_Description of the task_: Go through the entries one line at a time, and gather every line that has the word "Board".

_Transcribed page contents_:
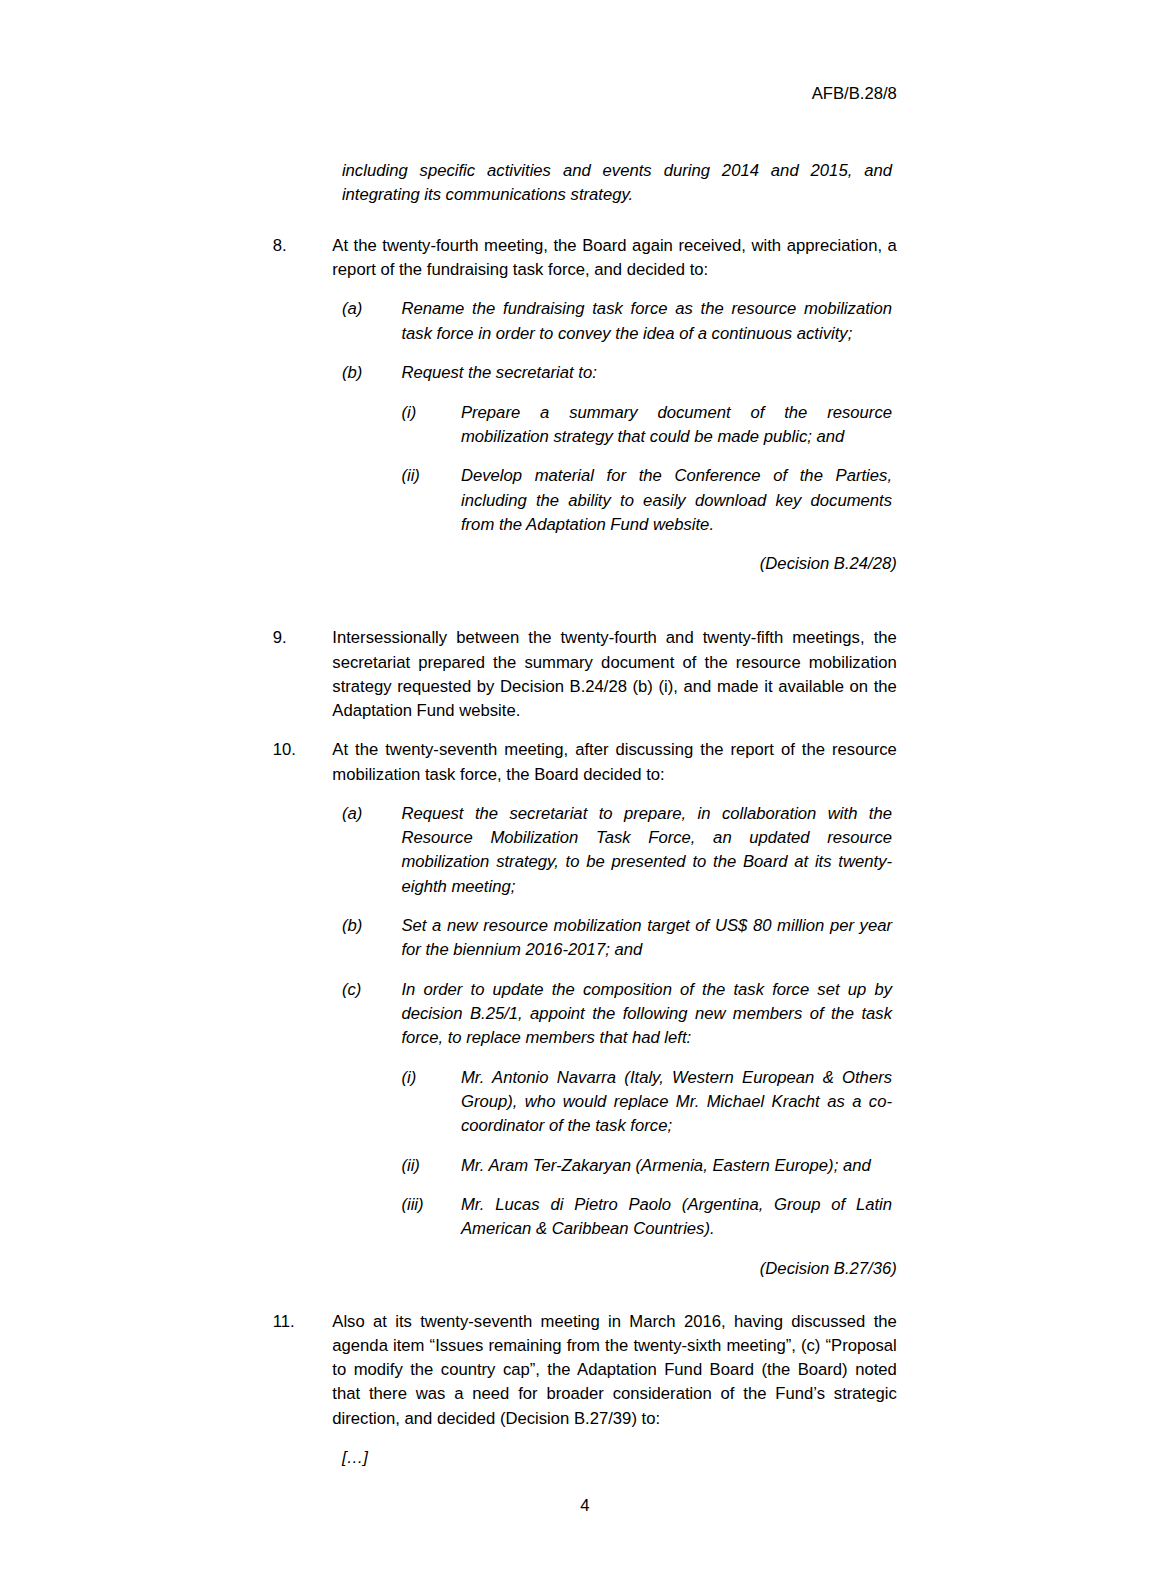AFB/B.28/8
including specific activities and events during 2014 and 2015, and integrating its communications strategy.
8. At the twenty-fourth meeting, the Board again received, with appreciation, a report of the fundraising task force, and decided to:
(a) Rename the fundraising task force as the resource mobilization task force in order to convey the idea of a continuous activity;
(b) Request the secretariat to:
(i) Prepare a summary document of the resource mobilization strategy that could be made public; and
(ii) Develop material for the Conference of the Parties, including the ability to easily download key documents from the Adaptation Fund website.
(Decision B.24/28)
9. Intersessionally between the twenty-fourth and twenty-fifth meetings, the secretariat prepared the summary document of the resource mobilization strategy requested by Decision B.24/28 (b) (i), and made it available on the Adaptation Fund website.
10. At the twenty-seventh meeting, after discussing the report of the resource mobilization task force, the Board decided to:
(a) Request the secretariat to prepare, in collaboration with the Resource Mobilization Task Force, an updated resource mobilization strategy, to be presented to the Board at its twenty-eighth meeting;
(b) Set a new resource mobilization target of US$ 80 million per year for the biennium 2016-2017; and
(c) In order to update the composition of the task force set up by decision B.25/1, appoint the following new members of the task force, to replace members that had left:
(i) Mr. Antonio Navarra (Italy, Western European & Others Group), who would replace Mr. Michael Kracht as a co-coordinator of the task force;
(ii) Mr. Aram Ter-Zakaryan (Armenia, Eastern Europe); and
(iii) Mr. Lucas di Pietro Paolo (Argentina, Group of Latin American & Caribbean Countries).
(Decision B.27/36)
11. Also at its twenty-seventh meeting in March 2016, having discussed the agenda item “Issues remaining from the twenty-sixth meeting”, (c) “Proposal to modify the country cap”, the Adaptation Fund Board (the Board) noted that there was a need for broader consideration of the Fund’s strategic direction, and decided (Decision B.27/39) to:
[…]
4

_Reply to the exercise_:
8. At the twenty-fourth meeting, the Board again received, with appreciation, a report of the fundraising task force, and decided to:
10. At the twenty-seventh meeting, after discussing the report of the resource mobilization task force, the Board decided to:
(a) Request the secretariat to prepare, in collaboration with the Resource Mobilization Task Force, an updated resource mobilization strategy, to be presented to the Board at its twenty-eighth meeting;
11. Also at its twenty-seventh meeting in March 2016, having discussed the agenda item “Issues remaining from the twenty-sixth meeting”, (c) “Proposal to modify the country cap”, the Adaptation Fund Board (the Board) noted that there was a need for broader consideration of the Fund’s strategic direction, and decided (Decision B.27/39) to:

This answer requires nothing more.